Music Therapy and Song Writing

Posted onCategoriesTCC Blog

Here I want to address music therapy issues and concepts as they relate to education, health and wellness.

This is part of my blog posts where I describe music therapy interactions I’ve had that are indicative of why music is so healing, meaningful, enriching and sometimes life changing! 

This post describes a series of music therapy sessions with a woman on our hospice service. This elderly woman, diagnosed with Alzheimer’s disease, loves music and her Christian faith. 

     Our chaplain first told me of “the new patient who recites a poem or psalm that she (the patient) says ‘was given to her by God…’ “ The chaplain emailed me the religious poem.
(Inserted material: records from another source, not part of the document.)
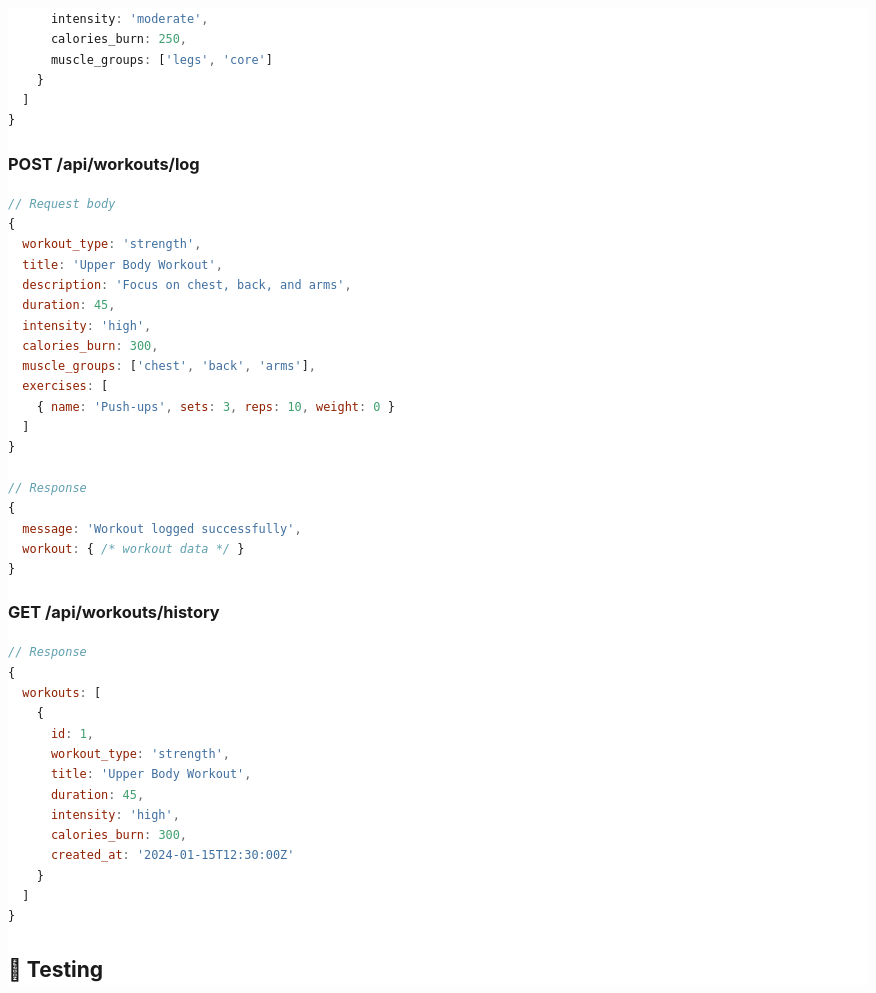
 ```javascript
      intensity: 'moderate',
      calories_burn: 250,
      muscle_groups: ['legs', 'core']
    }
  ]
}
```

### **POST /api/workouts/log**
```javascript
// Request body
{
  workout_type: 'strength',
  title: 'Upper Body Workout',
  description: 'Focus on chest, back, and arms',
  duration: 45,
  intensity: 'high',
  calories_burn: 300,
  muscle_groups: ['chest', 'back', 'arms'],
  exercises: [
    { name: 'Push-ups', sets: 3, reps: 10, weight: 0 }
  ]
}

// Response
{
  message: 'Workout logged successfully',
  workout: { /* workout data */ }
}
```

### **GET /api/workouts/history**
```javascript
// Response
{
  workouts: [
    {
      id: 1,
      workout_type: 'strength',
      title: 'Upper Body Workout',
      duration: 45,
      intensity: 'high',
      calories_burn: 300,
      created_at: '2024-01-15T12:30:00Z'
    }
  ]
}
```

## 🧪 **Testing**
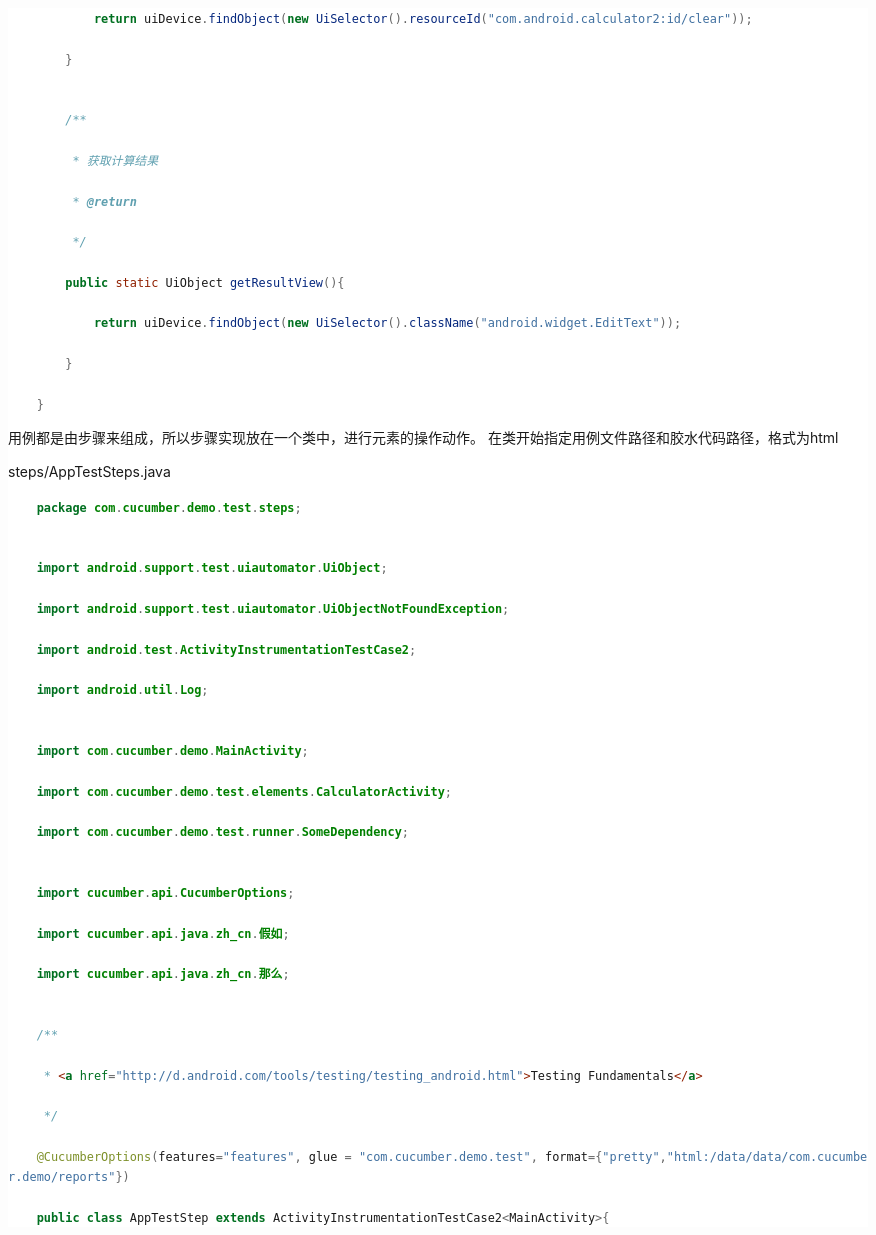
 ```java
            return uiDevice.findObject(new UiSelector().resourceId("com.android.calculator2:id/clear"));

        }


        /**

         * 获取计算结果

         * @return

         */

        public static UiObject getResultView(){

            return uiDevice.findObject(new UiSelector().className("android.widget.EditText"));

        }

    }
```

用例都是由步骤来组成，所以步骤实现放在一个类中，进行元素的操作动作。
在类开始指定用例文件路径和胶水代码路径，格式为html

steps/AppTestSteps.java
```java
    package com.cucumber.demo.test.steps;


    import android.support.test.uiautomator.UiObject;

    import android.support.test.uiautomator.UiObjectNotFoundException;

    import android.test.ActivityInstrumentationTestCase2;

    import android.util.Log;


    import com.cucumber.demo.MainActivity;

    import com.cucumber.demo.test.elements.CalculatorActivity;

    import com.cucumber.demo.test.runner.SomeDependency;


    import cucumber.api.CucumberOptions;

    import cucumber.api.java.zh_cn.假如;

    import cucumber.api.java.zh_cn.那么;


    /**

     * <a href="http://d.android.com/tools/testing/testing_android.html">Testing Fundamentals</a>

     */

    @CucumberOptions(features="features", glue = "com.cucumber.demo.test", format={"pretty","html:/data/data/com.cucumber.demo/reports"})

    public class AppTestStep extends ActivityInstrumentationTestCase2<MainActivity>{
```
My initial thought was that I would put music to her words, a task I have done with music therapy clients for years. Her lyric was very organized and very easy to put music to. 

The next day I was excited to visit with “song in hand” to play it for her. I was excited because so often in the past, when I would put music to clients’ words, seeing their reaction was most often priceless. Our patient was very receptive to hear her song but after I played it she said “it’s nice but the melody’s not right…” What I failed to realize was that she also had a melody to her words. She said “God gave me the words AND the music…” So I was very pleased to support and encourage her to sing the song as I recorded it so I could then write out the accompaniment. In a faint, frail voice she sang the song. After recording it on my phone I finally put accompaniment music, her music, together with her words. The next visit I was very excited to play the finished song for her. After playing it she said… “it’s good, except there is one wrong note…” I was so pleasantly surprised because she supposedly has Alzheimer’s. I then slowly went through each line with her until she pointed out the “wrong note.” We then easily fixed that note and when I played it for her she sang and was very pleased. The experience for me was again priceless. The next visit I had a CD and printed out lyric sheet of her song for her and her family.

So, “Why music??”… To provide a “platform” and opportunity for an individual to share life experiences. In this case, the woman described a spiritual experience that has a deep effect on her hopefulness, security and her feelings of productiveness as she shared her important message with me and others. For her it is not only sharing the literal message of the song that affected her but it is important for her to help others understand that she “received a gift from God.”